### READING PASSAGE

LEXINGTON, Ky. -- A 12th former NFL player has admitted to participating in a multimillion-dollar scheme to defraud the league’s health care benefit program.
Former Washington Football Team and San Francisco 49ers cornerback Carlos Rogers pleaded guilty Monday in federal court in Lexington, Kentucky, to one charge of conspiring to defraud a program set up to reimburse former players for out-of-pocket medical expenses, the Lexington Herald-Leader reported.
Prosecutors allege the players targeted the Gene Upshaw NFL Player Health Reimbursement Account Plan. It provides tax-free reimbursement of out-of-pocket medical care expenses that were not covered by insurance and that were incurred by former players, their spouses and dependents.
Indictments say a group of former players defrauded the plan by submitting false claims for expensive medical equipment, including devices used on horses. In reality, they had never purchased or received the medical equipment, prosecutors said.
The charges were consolidated in Kentucky because the fraudulent claims were processed through an insurance data center in Lexington. authorities said.

######
### DATASET RECORDS

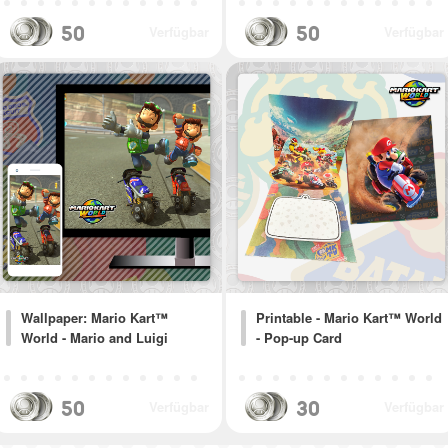
50
50
Verfügbar
Verfügbar
Wallpaper: Mario Kart™
Printable - Mario Kart™ World
World - Mario and Luigi
- Pop-up Card
50
30
Verfügbar
Verfügbar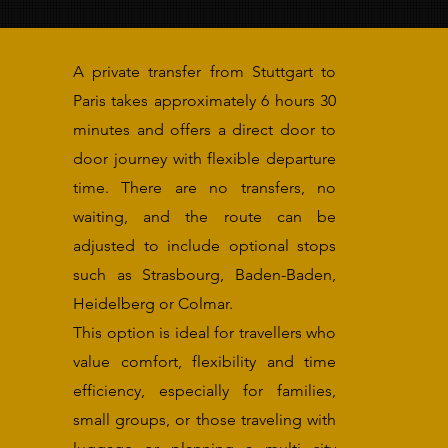
A private transfer from Stuttgart to
Paris takes approximately 6 hours 30
minutes and offers a direct door to
door journey with flexible departure
time. There are no transfers, no
waiting, and the route can be
adjusted to include optional stops
such as Strasbourg, Baden-Baden,
Heidelberg or Colmar.
This option is ideal for travellers who
value comfort, flexibility and time
efficiency, especially for families,
small groups, or those traveling with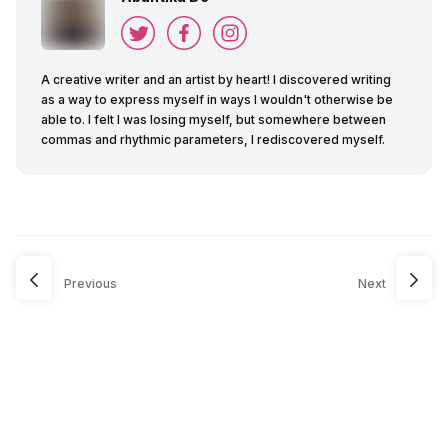
A creative writer and an artist by heart! I discovered writing
as a way to express myself in ways I wouldn't otherwise be
able to. I felt I was losing myself, but somewhere between
commas and rhythmic parameters, I rediscovered myself.
Previous
Next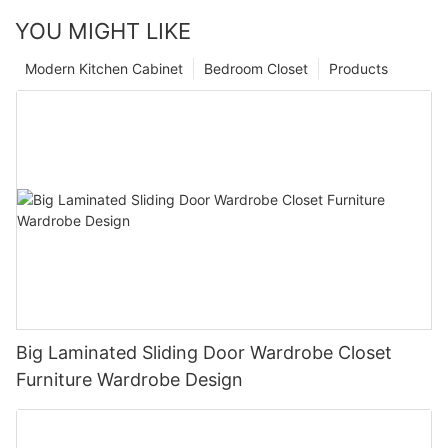
YOU MIGHT LIKE
Modern Kitchen Cabinet
Bedroom Closet
Products
Big Laminated Sliding Door Wardrobe Closet
Furniture Wardrobe Design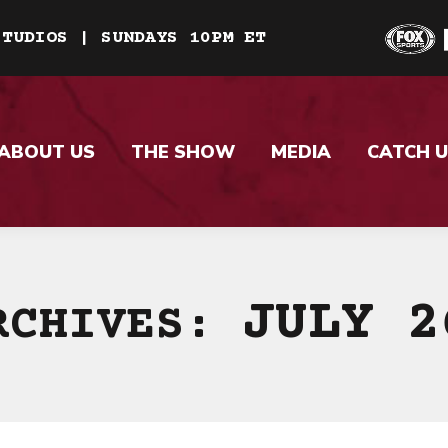
STUDIOS | SUNDAYS 10PM ET
ABOUT US
THE SHOW
MEDIA
CATCH U
JULY 2
RCHIVES: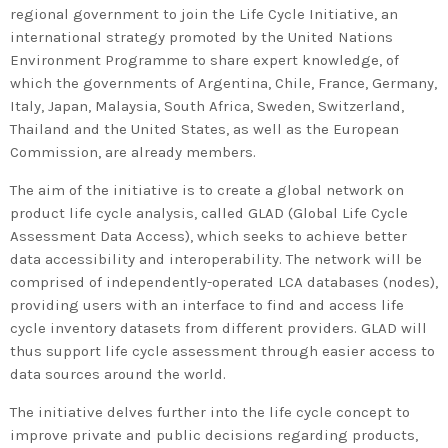
regional government to join the Life Cycle Initiative, an
international strategy promoted by the United Nations
Environment Programme to share expert knowledge, of
which the governments of Argentina, Chile, France, Germany,
Italy, Japan, Malaysia, South Africa, Sweden, Switzerland,
Thailand and the United States, as well as the European
Commission, are already members.
The aim of the initiative is to create a global network on
product life cycle analysis, called GLAD (Global Life Cycle
Assessment Data Access), which seeks to achieve better
data accessibility and interoperability. The network will be
comprised of independently-operated LCA databases (nodes),
providing users with an interface to find and access life
cycle inventory datasets from different providers. GLAD will
thus support life cycle assessment through easier access to
data sources around the world.
The initiative delves further into the life cycle concept to
improve private and public decisions regarding products,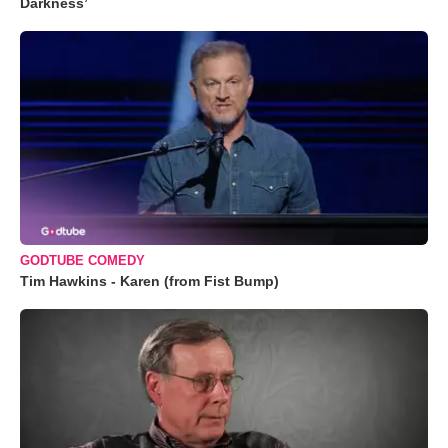
Darkness’
GODTUBE COMEDY
Tim Hawkins - Karen (from Fist Bump)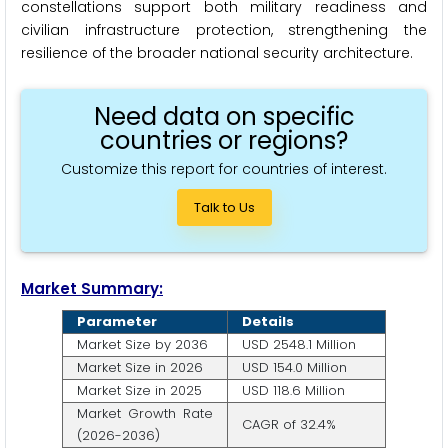
constellations support both military readiness and
civilian infrastructure protection, strengthening the
resilience of the broader national security architecture.
Need data on specific
countries or regions?
Customize this report for countries of interest.
Talk to Us
Market Summary:
Parameter
Details
Market Size by 2036
USD 2548.1 Million
Market Size in 2026
USD 154.0 Million
Market Size in 2025
USD 118.6 Million
Market Growth Rate
CAGR of 32.4%
(2026-2036)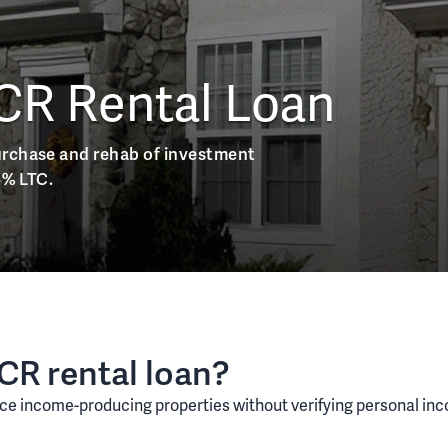
CR Rental Loan
urchase and rehab of investment
5% LTC.
SCR rental loan?
ce income-producing properties without verifying personal incom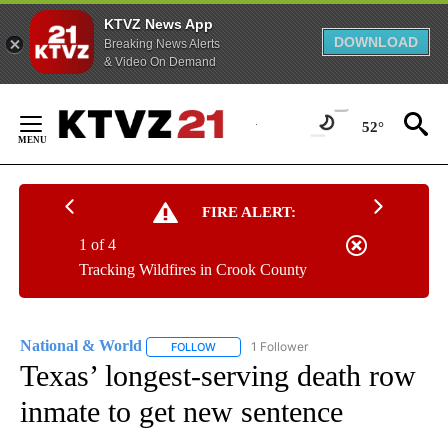
KTVZ News App
DOWNLOAD
Breaking News Alerts
& Video On Demand
Skip
to
52°
Content
FIRE ALERT:
1 of 4
Tracking Wildfires in Crook County
National & World
1 Follower
FOLLOW
FOLLOW "NATIONAL & WORLD" TO RECEIVE
Texas’ longest-serving death row
inmate to get new sentence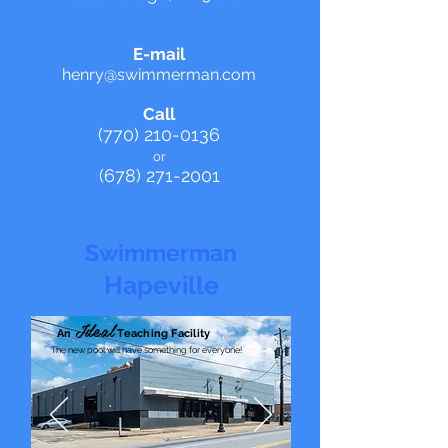
E-mail
henry@swim
merman.com
Call
(770) 210-0136
o
r
(678) 27
1-2001
Swimmerman
Hapeville
Ideal
An
Teaching Facility
The new pool will have something for everyone!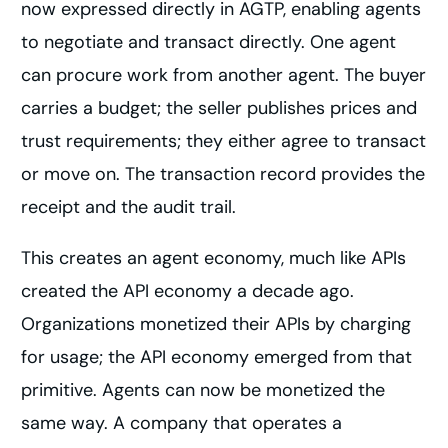
now expressed directly in AGTP, enabling agents
to negotiate and transact directly. One agent
can procure work from another agent. The buyer
carries a budget; the seller publishes prices and
trust requirements; they either agree to transact
or move on. The transaction record provides the
receipt and the audit trail.
This creates an agent economy, much like APIs
created the API economy a decade ago.
Organizations monetized their APIs by charging
for usage; the API economy emerged from that
primitive. Agents can now be monetized the
same way. A company that operates a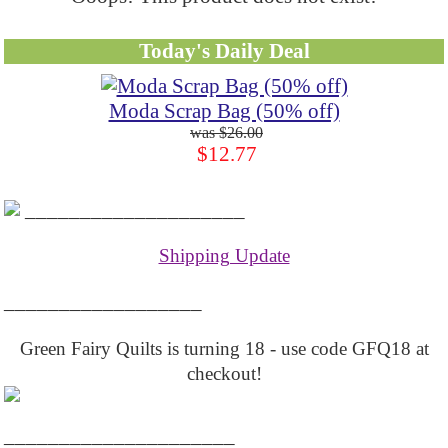
Today's Daily Deal
Moda Scrap Bag (50% off)
$26.00
$12.77
____________________
Shipping Update
__________________
Green Fairy Quilts is turning 18 - use code GFQ18 at
checkout!
_____________________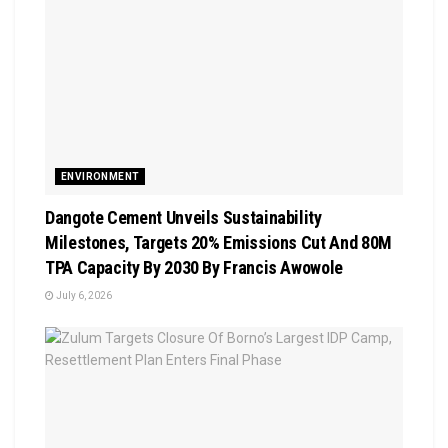
ENVIRONMENT
Dangote Cement Unveils Sustainability
Milestones, Targets 20% Emissions Cut And 80M
TPA Capacity By 2030 By Francis Awowole
July 6, 2026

######

* **WHAT IS EXPECTED**: Continue the news report on the former NFL players' health care fraud scheme from its last sentence. The listing plays no part in this exercise.

* **OUTPUT**:
In his plea agreement, Rogers admitted to helping recruit other former players to join the scheme and provided identifying information about them to others to use in claims.
Rogers played 10 seasons in the NFL and was selected for the Pro Bowl in 2011 while he was with the 49ers. He also played for the then-Oakland Raiders. Rogers is set to be sentenced in March.
Ceandris Brown, the only former player who has been sentenced for the scheme so far, has been ordered to serve about a year in jail and must pay more than $84,000 in restitution to the health fund.
Three other former players, including ex-Washington running back Clinton Portis, are scheduled for trial in April after they pleaded not guilty.